Lo que investiga la UIF es el origen y destino de los fondos y operaciones concretadas por Zulú y Olivares, quienes estuvieron al frente del Casino hasta la decisión judicial del 12 de septiembre, cuando se dispuso la intervención recaudadora.
No solo eso: la UIF está en contacto con sus pares de México y Estados Unidos. Esto es, las agencias que saben indagar en el delito de lavado de capitales. El dato no es menor, toda vez que Olivares ostenta una relevante participación en casinos mexicanos que también están bajo sospecha.
Oportunamente, Jorge Grispo —abogado de KLP— confirmó a MDZ la inspección de marras. A su vez, el abogado de la firma Zulú, Ricardo Corica, advirtió:
La investigación de la UIF “va a complicar más a KLP que a Zulú, ya que el responsable ante esa unidad es KLP”.
Como sea, la UIF ya ha accedido a documentación que compromete a los actores de esta trama y les ha advertido que tendrían que haber sido “más estrictos” a la hora de manejarse contablemente. La postal de esas irregularidades es el hallazgo de una factura por 22 millones de pesos que fue abonada al contado, violando todas las normas financieras vernáculas.
Ese documento encendió las alarmas de los investigadores e incluso de los abogados del Hotel Intercontinental, quienes advirtieron a este medio que ese descubrimiento por parte de la agencia anti lavado complicaría la existencia de todos los involucrados en la disputa judicial. ¿Qué se esconde allí, lavado de dinero, fuga de capitales, evasión impositiva? ¿Todo ello junto?
No se trata del único documento que prendió las alarmas de los sabuesos de la UIF. Hay docenas de irregularidades que fueron observadas incluso por los veedores del Winland. Algunas de ellas:
-Al realizar una consulta en la opción de máquinas re facturadas del sistema SOL2000, se obtuvo como resultado que en el mes de setiembre existen re facturaciones varias, sumando un total de $278.478,88 netos ($500.691,08 en valor absoluto) distribuida en 581 máquinas (casi todo el parque actual de máquinas).
-Situaciones similares han sido detectadas e informadas en fecha 07/10/2013 y en informe de auditoría de fecha 21/08/2013.
-Se detectó en las rendiciones de gastos que Zulú presenta al juez la existencia de facturas apócrifas (según listado de AFIP).
-Se detectó desde que comenzó la auditoría un significativo aumento en la facturación de gastos corrientes que no se condice ni con el consumo ni con inflación.

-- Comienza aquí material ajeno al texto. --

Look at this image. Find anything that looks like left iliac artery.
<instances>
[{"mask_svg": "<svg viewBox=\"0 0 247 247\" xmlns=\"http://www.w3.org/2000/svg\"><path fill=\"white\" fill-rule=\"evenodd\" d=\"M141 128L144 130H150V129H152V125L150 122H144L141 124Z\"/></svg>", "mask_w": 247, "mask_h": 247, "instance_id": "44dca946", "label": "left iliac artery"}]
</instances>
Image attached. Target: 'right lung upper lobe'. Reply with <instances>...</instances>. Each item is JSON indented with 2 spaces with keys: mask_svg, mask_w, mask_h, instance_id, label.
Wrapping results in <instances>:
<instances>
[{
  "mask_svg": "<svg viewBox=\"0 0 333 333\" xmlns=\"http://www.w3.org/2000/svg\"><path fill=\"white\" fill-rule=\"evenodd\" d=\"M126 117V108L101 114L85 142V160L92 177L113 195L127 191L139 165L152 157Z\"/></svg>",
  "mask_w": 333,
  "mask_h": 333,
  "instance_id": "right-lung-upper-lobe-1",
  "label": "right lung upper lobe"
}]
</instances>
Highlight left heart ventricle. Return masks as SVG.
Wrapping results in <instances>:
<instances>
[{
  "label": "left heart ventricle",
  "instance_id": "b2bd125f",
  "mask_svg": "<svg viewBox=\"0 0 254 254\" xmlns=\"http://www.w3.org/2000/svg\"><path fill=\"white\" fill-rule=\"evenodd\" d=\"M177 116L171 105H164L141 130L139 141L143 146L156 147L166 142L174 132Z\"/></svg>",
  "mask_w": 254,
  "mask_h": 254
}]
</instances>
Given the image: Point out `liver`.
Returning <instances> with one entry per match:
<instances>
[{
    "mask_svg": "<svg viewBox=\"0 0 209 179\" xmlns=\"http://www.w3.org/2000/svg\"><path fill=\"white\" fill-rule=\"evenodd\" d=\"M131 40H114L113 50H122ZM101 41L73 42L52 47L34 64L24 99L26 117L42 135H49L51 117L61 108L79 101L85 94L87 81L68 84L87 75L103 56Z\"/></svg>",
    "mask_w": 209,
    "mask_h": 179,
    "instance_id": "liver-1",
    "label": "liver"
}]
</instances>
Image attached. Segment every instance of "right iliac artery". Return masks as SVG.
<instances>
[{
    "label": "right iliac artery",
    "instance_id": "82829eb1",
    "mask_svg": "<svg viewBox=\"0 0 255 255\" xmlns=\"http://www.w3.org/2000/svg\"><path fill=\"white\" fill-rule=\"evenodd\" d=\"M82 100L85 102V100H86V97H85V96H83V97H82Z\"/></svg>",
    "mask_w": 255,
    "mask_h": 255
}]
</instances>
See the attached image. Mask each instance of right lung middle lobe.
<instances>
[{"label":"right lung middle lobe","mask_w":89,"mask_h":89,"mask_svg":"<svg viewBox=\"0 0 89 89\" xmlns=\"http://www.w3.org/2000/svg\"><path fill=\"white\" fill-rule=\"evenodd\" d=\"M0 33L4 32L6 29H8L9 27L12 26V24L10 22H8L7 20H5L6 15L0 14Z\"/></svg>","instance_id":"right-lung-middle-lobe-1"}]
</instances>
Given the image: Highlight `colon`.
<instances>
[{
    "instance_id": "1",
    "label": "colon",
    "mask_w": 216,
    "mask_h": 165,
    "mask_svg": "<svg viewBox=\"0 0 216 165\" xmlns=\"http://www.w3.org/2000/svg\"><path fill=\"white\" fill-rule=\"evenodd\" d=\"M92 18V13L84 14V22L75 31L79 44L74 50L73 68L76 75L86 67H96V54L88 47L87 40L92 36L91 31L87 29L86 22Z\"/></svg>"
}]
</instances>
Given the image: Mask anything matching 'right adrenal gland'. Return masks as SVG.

-Se detectó que Zulú no está cumpliendo con el pago de algunas cargas fiscales que le corresponde.
-Se detectaron re facturaciones y diferencias en conceptos variados, cambios de pozos acumulados sin que se detecte la razón de ello y todo tipo de anomalías respecto de las maquinas que están conectadas al sistema (respecto del cual se fueron detectando adulteraciones en los registros.
-Se negó el libre acceso a la UIF en su inspección y sólo se los dejó ingresar luego de que llegara el abogado Ricardo Corica.
Quizás el punto más polémico fue la negativa de acceso al Oficial de Cumplimiento y la imposibilidad de llevar adelante las obligaciones que impone la ley de lavado de dinero.
Las irregularidades mencionadas no solo están en poder de la UIF: se presentó hace unos días un escrito judicial por administración fraudulenta ante una fiscalía y los resultados prometen ser escandalosos.
Las denuncias se cruzan entre sí y se superponen unas a otras. Socios que se señalan ante la Justicia, divorcios que desnudan patrimonios ocultos e investigaciones que complican los negocios de todos los involucrados.
Ya lo dijo alguna vez Napoleón Bonaparte: “En los negocios de la vida no es la fe lo que salva, sino la desconfianza”.